### [Your task]
Your answer must hold only the lines below from the line containing "thumb ip: (103, 201)" through the line containing "pinky tip: (706, 390)", each reproduced exactly.

### [Dataset records]
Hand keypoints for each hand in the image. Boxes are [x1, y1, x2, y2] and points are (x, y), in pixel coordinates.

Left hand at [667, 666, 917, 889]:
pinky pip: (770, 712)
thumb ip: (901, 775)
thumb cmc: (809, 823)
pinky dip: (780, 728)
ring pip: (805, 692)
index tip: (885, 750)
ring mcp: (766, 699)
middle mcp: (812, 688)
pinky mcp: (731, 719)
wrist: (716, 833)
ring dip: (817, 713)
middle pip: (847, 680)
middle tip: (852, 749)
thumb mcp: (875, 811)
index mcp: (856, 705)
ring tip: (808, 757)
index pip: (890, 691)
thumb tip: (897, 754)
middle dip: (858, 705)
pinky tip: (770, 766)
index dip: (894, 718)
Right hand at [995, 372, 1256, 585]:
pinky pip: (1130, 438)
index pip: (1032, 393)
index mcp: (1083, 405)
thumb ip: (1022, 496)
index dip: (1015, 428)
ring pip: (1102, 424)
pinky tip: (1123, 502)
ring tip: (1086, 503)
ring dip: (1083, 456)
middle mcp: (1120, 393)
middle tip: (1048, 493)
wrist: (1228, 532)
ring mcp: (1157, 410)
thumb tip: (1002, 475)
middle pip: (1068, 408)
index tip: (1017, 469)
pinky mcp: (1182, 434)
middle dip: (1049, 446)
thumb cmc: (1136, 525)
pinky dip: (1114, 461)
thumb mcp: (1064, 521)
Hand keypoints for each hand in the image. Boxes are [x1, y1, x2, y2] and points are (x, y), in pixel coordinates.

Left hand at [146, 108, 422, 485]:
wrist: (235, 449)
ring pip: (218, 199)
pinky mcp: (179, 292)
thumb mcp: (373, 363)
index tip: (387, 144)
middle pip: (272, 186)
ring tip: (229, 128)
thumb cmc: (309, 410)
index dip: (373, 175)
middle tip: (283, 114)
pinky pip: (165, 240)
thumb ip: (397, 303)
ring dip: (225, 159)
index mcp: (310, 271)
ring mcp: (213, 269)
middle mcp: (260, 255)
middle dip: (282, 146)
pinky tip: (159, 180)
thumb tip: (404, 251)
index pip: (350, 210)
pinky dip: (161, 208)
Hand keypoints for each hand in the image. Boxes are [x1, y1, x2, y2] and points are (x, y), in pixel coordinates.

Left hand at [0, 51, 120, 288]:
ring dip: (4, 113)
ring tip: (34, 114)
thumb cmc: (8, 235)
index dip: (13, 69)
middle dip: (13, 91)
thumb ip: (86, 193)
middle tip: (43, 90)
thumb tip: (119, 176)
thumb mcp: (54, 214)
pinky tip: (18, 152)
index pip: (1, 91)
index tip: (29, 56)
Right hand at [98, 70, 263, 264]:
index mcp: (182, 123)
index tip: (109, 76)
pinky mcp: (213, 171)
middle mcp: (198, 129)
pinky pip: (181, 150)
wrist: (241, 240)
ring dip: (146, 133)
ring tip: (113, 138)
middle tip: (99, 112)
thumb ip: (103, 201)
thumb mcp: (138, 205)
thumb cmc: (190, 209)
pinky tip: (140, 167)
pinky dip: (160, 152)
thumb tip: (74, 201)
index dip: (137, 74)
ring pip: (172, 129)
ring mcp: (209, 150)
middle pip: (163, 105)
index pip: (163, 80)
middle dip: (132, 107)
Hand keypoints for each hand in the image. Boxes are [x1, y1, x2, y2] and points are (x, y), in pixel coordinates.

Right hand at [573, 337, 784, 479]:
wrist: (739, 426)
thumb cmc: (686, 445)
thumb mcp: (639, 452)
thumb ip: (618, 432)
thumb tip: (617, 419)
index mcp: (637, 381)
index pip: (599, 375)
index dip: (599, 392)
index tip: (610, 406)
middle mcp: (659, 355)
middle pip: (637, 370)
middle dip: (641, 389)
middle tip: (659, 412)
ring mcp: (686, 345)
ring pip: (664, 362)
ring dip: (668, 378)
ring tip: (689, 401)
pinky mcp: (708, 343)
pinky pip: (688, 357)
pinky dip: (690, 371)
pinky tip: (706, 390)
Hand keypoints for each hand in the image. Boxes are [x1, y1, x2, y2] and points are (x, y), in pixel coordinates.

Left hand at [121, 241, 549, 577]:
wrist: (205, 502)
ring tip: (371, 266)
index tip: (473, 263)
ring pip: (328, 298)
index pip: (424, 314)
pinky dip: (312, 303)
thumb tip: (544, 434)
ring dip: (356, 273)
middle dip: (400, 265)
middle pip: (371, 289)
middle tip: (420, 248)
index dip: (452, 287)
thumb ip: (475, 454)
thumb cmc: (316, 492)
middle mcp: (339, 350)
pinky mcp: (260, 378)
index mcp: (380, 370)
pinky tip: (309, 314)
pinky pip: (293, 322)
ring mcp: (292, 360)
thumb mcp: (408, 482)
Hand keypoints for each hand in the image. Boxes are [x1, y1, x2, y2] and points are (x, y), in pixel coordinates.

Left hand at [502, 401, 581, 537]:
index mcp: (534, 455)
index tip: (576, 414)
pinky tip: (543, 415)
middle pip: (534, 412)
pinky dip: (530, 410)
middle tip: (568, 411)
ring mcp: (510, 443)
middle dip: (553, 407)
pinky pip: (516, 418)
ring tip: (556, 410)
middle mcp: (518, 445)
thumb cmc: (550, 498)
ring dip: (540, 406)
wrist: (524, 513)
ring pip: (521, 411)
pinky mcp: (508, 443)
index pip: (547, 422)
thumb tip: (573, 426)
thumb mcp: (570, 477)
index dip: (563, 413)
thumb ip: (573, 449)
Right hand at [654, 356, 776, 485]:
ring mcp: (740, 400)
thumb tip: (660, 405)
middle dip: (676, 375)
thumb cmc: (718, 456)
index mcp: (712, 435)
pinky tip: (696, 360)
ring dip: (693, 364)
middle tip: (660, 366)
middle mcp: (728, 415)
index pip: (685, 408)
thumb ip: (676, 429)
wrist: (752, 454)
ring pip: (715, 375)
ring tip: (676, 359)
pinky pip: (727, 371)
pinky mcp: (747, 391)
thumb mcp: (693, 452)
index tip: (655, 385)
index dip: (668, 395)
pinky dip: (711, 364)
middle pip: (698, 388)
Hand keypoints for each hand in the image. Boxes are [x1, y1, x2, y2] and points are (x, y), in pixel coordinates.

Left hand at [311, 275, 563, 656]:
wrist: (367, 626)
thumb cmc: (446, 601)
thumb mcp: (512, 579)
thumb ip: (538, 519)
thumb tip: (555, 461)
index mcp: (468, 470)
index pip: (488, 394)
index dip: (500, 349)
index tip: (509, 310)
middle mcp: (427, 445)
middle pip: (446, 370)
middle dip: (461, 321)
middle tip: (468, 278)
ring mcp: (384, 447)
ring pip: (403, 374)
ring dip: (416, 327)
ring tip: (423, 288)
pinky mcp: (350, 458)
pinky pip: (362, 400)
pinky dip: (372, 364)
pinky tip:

### [Answer space]
thumb ip: (103, 201)
thumb mcp: (138, 205)
thumb cmc: (190, 209)
pinky tip: (140, 167)
pinky dip: (160, 152)
thumb tip: (74, 201)
index dip: (137, 74)
ring pip: (172, 129)
ring mcp: (209, 150)
middle pip: (163, 105)
index pip: (163, 80)
middle dip: (132, 107)
Hand keypoints for each hand in the image. Boxes are [x1, y1, x2, y2] and points are (x, y), in pixel coordinates.

Right hand at [573, 337, 784, 479]:
wrist: (739, 426)
thumb cmc: (686, 445)
thumb mcp: (639, 452)
thumb ip: (618, 432)
thumb tip: (617, 419)
index mcp: (637, 381)
index pip: (599, 375)
index dip: (599, 392)
index tip: (610, 406)
middle mcp: (659, 355)
middle pip: (637, 370)
middle dip: (641, 389)
middle tip: (659, 412)
ring mcp: (686, 345)
ring pip: (664, 362)
ring dip: (668, 378)
ring tip: (689, 401)
pinky mcp: (708, 343)
pinky pip: (688, 357)
pinky dip: (690, 371)
pinky tip: (706, 390)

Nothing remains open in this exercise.